Blank Corporation acquired 100 percent of Faith Corporation’s common stock on December 31, 20X2, for $150,000. Data from the balance sheets of the two companies included the following amounts as of the date of acquisition: Item Blank Corporation Faith Corporation
Assets
Cash $ 65,000 $ 18,000
Accounts Receivable 87,000 37,000
Inventory 110,000 60,000
Buildings & Equipment (net) 220,000 150,000
Investment in Faith Corporation Stock 150,000
Total Assets $ 632,000 $ 265,000
Liabilities and Stockholders’ Equity
Accounts Payable $ 92,000 $ 35,000
Notes Payable 150,000 80,000
Common Stock 100,000 60,000
Retained Earnings 290,000 90,000
Total Liabilities & Stockholders’ Equity $ 632,000 $ 265,000
At the date of the business combination, the book values of Faith’s net assets and liabilities approximated fair value. Assume that Faith Corporation’s accumulated depreciation on buildings and equipment on the acquisition date was $30,000.
Required:
a. Give the consolidation entry or entries needed to prepare a consolidated balance sheet immediately following the business combination. (If no entry is required for a transaction/event, select "No journal entry required" in the first account field.)

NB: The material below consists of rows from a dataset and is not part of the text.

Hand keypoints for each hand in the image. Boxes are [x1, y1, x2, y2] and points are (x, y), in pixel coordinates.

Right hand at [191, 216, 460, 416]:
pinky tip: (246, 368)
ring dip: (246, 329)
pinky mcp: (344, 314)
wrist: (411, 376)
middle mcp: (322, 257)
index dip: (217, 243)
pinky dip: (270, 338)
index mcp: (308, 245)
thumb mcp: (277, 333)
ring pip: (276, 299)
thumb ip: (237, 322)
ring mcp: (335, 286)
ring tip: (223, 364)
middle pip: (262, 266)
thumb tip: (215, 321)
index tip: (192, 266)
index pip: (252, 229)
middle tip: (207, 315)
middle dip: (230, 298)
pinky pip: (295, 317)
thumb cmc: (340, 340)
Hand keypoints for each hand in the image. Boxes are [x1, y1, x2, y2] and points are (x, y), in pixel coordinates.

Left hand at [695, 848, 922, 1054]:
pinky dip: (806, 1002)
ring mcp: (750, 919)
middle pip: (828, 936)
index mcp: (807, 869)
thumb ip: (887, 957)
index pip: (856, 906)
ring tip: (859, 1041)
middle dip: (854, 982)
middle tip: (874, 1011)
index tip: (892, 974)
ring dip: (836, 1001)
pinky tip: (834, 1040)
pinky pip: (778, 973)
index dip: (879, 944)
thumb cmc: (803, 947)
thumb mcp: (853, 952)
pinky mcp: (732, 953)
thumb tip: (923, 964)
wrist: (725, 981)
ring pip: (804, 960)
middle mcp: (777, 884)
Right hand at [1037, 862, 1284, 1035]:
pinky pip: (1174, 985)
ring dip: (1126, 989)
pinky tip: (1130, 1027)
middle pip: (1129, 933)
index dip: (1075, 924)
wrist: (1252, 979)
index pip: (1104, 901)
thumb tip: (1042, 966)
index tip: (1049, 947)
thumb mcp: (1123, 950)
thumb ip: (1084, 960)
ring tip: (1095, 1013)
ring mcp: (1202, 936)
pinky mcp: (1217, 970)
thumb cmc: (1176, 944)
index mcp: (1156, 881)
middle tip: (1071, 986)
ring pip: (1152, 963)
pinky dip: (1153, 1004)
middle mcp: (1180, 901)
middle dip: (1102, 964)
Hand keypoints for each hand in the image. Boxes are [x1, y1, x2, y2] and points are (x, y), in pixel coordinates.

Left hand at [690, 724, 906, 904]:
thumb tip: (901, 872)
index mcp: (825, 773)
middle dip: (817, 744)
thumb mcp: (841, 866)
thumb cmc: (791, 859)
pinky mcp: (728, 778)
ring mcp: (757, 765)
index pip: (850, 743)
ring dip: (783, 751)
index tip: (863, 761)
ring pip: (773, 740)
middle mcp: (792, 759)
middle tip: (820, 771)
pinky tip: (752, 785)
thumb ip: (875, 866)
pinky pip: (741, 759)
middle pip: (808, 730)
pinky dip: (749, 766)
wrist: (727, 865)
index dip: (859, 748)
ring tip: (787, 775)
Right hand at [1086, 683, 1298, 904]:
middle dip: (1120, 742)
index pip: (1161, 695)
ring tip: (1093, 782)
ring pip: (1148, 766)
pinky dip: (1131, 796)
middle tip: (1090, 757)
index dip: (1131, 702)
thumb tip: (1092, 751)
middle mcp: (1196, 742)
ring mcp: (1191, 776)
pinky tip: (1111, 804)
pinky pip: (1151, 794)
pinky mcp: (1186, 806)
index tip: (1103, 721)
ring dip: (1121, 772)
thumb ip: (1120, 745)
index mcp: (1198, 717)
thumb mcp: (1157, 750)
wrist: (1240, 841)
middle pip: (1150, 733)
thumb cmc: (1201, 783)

b. Prepare a consolidated balance sheet worksheet. (Values in the first two columns (the "parent" and "subsidiary" balances) that are to be deducted should be indicated with a minus sign, while all values in the "Consolidation Entries" columns should be entered as positive values. For accounts where multiple adjusting entries are required, combine all debit entries into one amount and enter this amount in the debit column of the worksheet. Similarly, combine all credit entries into one amount and enter this amount in the credit column of the worksheet.)